**WHAT IS REQUIRED**
Your answer must be an exact copy of the entries below, with every picture removed.

**ENTRIES SUPPLIED**
# # # #
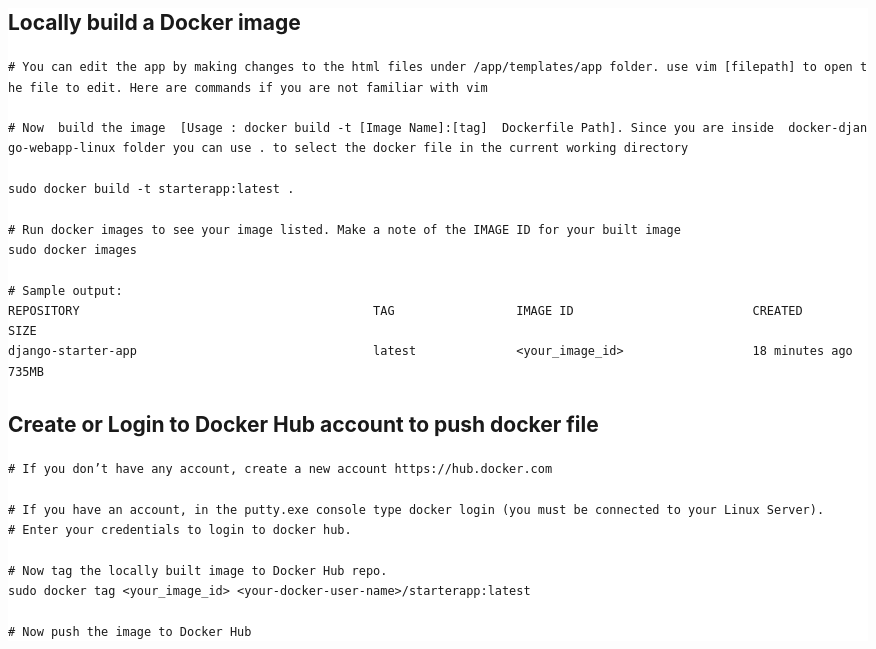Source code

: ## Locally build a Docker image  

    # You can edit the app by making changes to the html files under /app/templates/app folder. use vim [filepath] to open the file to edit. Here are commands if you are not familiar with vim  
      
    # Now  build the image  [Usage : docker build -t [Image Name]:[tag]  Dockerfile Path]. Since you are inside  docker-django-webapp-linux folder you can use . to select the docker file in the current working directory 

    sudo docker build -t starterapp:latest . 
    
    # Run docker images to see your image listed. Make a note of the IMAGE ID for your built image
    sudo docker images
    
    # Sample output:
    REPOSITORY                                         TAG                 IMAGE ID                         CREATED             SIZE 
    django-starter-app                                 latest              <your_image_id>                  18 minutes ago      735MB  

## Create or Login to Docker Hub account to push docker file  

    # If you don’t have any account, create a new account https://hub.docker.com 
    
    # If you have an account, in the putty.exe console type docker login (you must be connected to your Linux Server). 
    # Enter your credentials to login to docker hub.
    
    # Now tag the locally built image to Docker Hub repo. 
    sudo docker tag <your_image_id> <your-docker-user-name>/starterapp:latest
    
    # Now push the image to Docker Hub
# # # #
**RESULT OF THE EXERCISE**
Source code

: ## Locally build a Docker image  

    # You can edit the app by making changes to the html files under /app/templates/app folder. use vim [filepath] to open the file to edit. Here are commands if you are not familiar with vim  
      
    # Now  build the image  [Usage : docker build -t [Image Name]:[tag]  Dockerfile Path]. Since you are inside  docker-django-webapp-linux folder you can use . to select the docker file in the current working directory 

    sudo docker build -t starterapp:latest . 
    
    # Run docker images to see your image listed. Make a note of the IMAGE ID for your built image
    sudo docker images
    
    # Sample output:
    REPOSITORY                                         TAG                 IMAGE ID                         CREATED             SIZE 
    django-starter-app                                 latest              <your_image_id>                  18 minutes ago      735MB  

## Create or Login to Docker Hub account to push docker file  

    # If you don’t have any account, create a new account https://hub.docker.com 
    
    # If you have an account, in the putty.exe console type docker login (you must be connected to your Linux Server). 
    # Enter your credentials to login to docker hub.
    
    # Now tag the locally built image to Docker Hub repo. 
    sudo docker tag <your_image_id> <your-docker-user-name>/starterapp:latest
    
    # Now push the image to Docker Hub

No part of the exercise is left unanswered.